Did you ever wonder what heroic fantasy was like before Conan and Kull? It looked like The Ship of Ishtar, big, bold, and fantastic.

Abraham Merritt is perhaps best known as an sf writer, though like many early scientifictioneers, he could switch hit on the sword & sorcery side. He hit a homer with Ishtar. The tale is about John Kenton, a WW I vet who can no longer relate to the everyday world. When a friend sends him a mysterious inscribed stone unearthed at Uruk, Kenton releases an ancient curse that draws him into the world of Ishtar’s ship. The crew live under an age-old curse where they must forever fight the battles of Ishtar, goddess of Love and Life, against her hated rival, Nergal, Lord of Death.

Kenton proves a first class sword & sorcery hero, and has quite a match in Klaneth, the Black Priest of Nergal. The supporting characters include a beautiful priestess of Ishtar, a wayward Viking, a Persian from the time of Cyrus the Great, and Gigi, a bald dwarf from Nineveh who is one of the coolest sidekicks a hero could have.
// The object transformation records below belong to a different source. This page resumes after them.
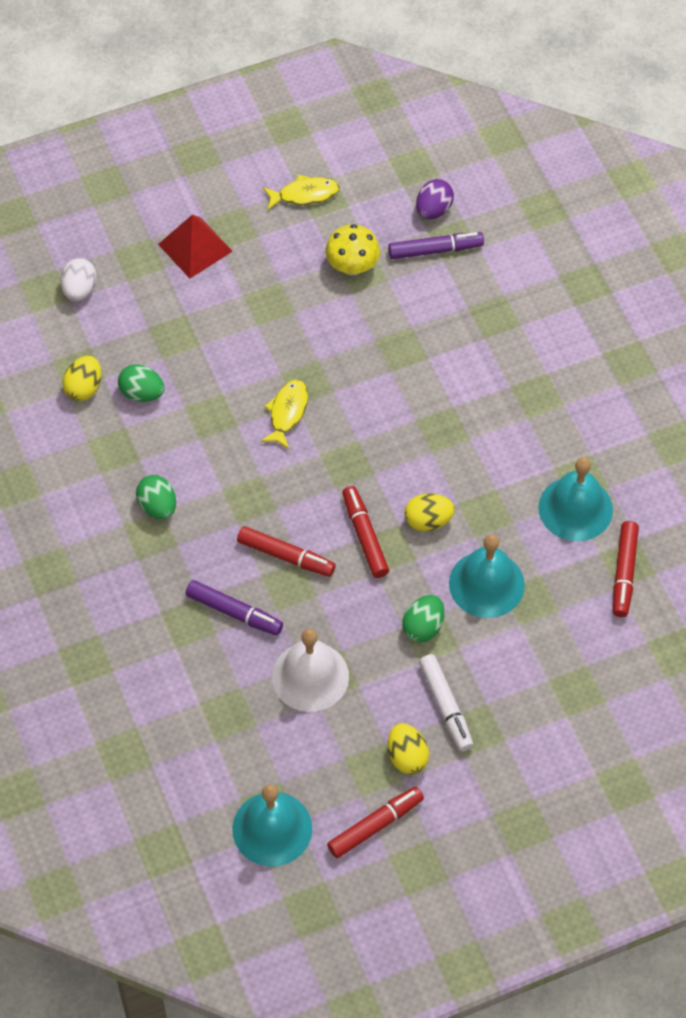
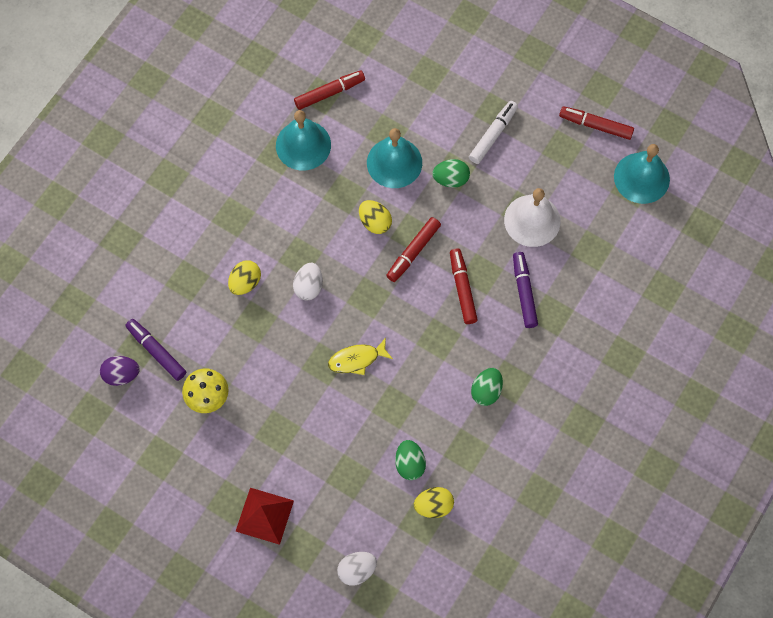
camera: 125 degrees left, 10 degrees up
yellow fish [263,174,340,210] -> none
yellow egg [388,723,429,774] -> yellow egg moved to [228,260,261,295]
none -> white egg [293,263,323,301]

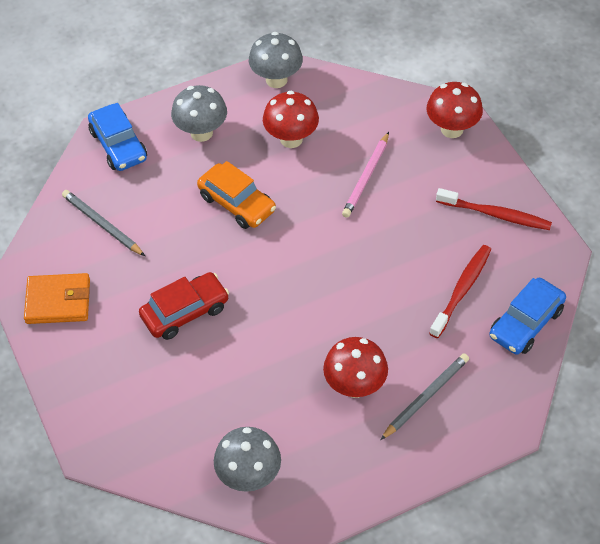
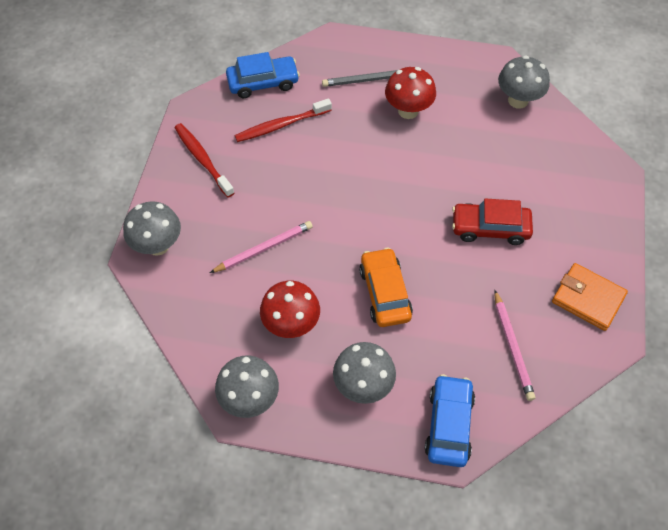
camera: 145 degrees left, 5 degrees up
grey pencil [62,190,145,256] -> pink pencil [494,290,535,401]
red mushroom [426,82,483,138] -> grey mushroom [123,201,181,256]

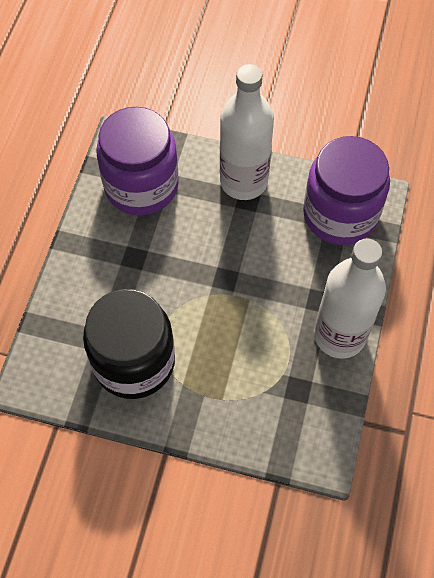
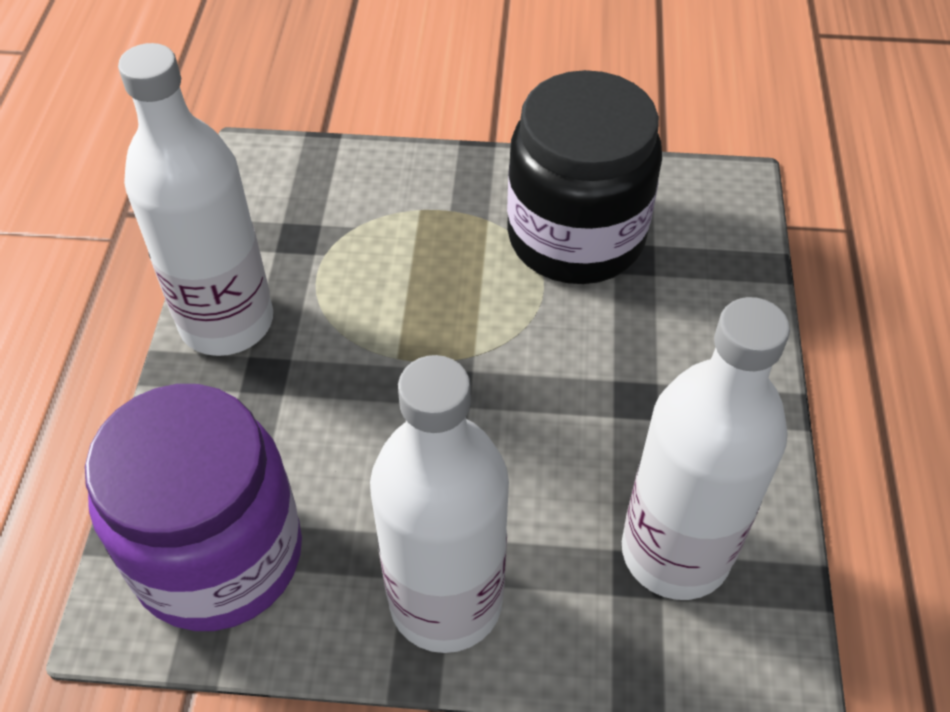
camera: 170 degrees right, 10 degrees down
purple jar [96,107,179,215] -> white bottle [622,297,790,600]

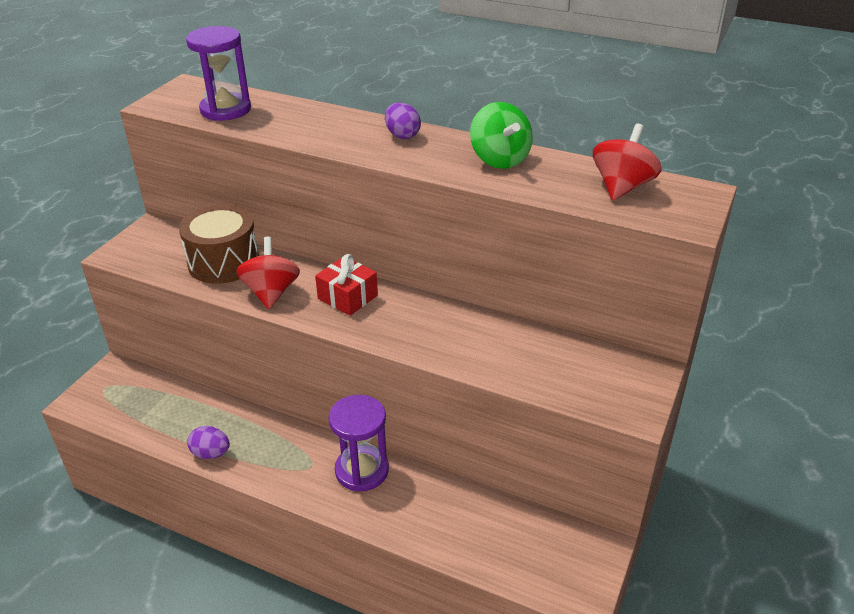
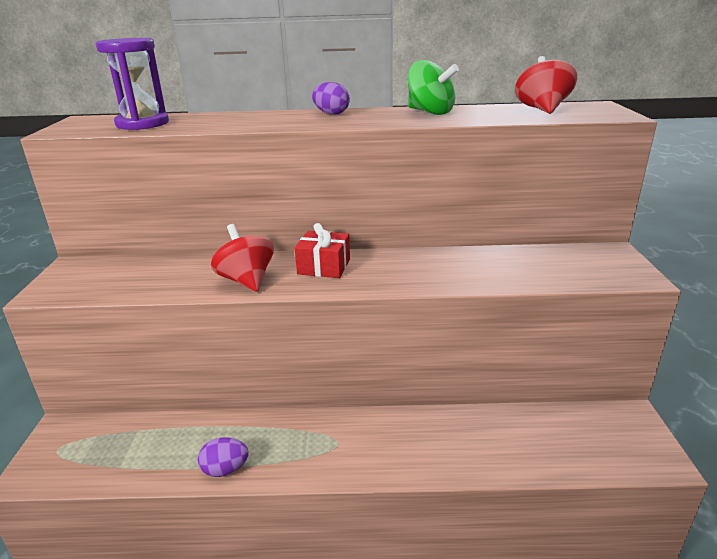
camera: 25 degrees left, 10 degrees down
brown drum [179,204,259,284] -> none
purple hourglass [329,395,389,492] -> none

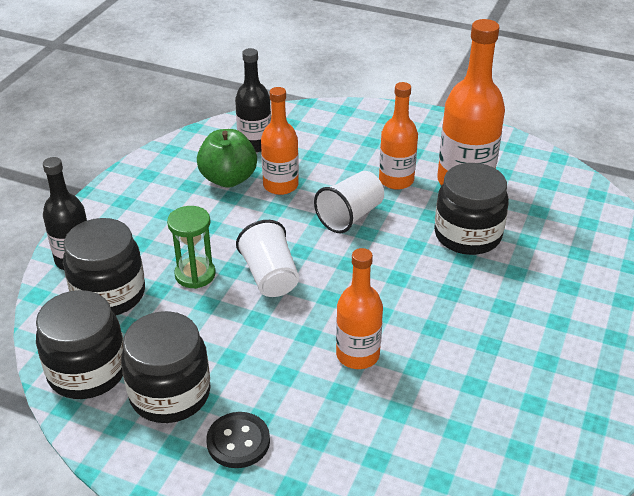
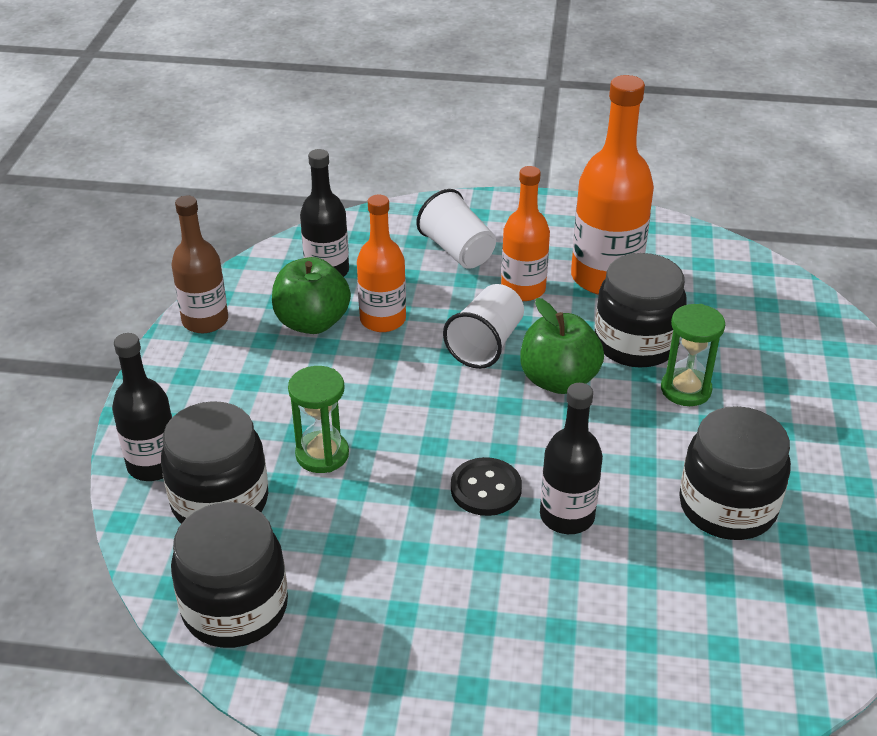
camera: 15 degrees left, 0 degrees up
black jar [121,311,211,423] -> black jar moved to [679,406,791,540]
black button [206,412,270,468] -> black button moved to [451,457,522,516]
white cup [236,220,299,297] -> white cup moved to [416,189,496,269]
orange bottle [336,248,383,369] -> black bottle [540,383,603,534]
none -> brown bottle [172,196,228,333]
none -> green apple [520,298,604,394]
none -> green hourglass [661,304,725,406]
I read the 1949 reprint with b/w illustration by Virgil Finlay. That in itself was a treat as Finlay was one of the greats of magazine illustration from the ‘30s on. Yes, some of his magic girls look a bit more like pinups from the hanger of an Army Air Corps base than Sumerian priestesses, but hey where you gonna get a Sumerian to model for ya?

The Ship of Ishtar is a neglected sword & sorcery classic. Give it some attention, it misses you.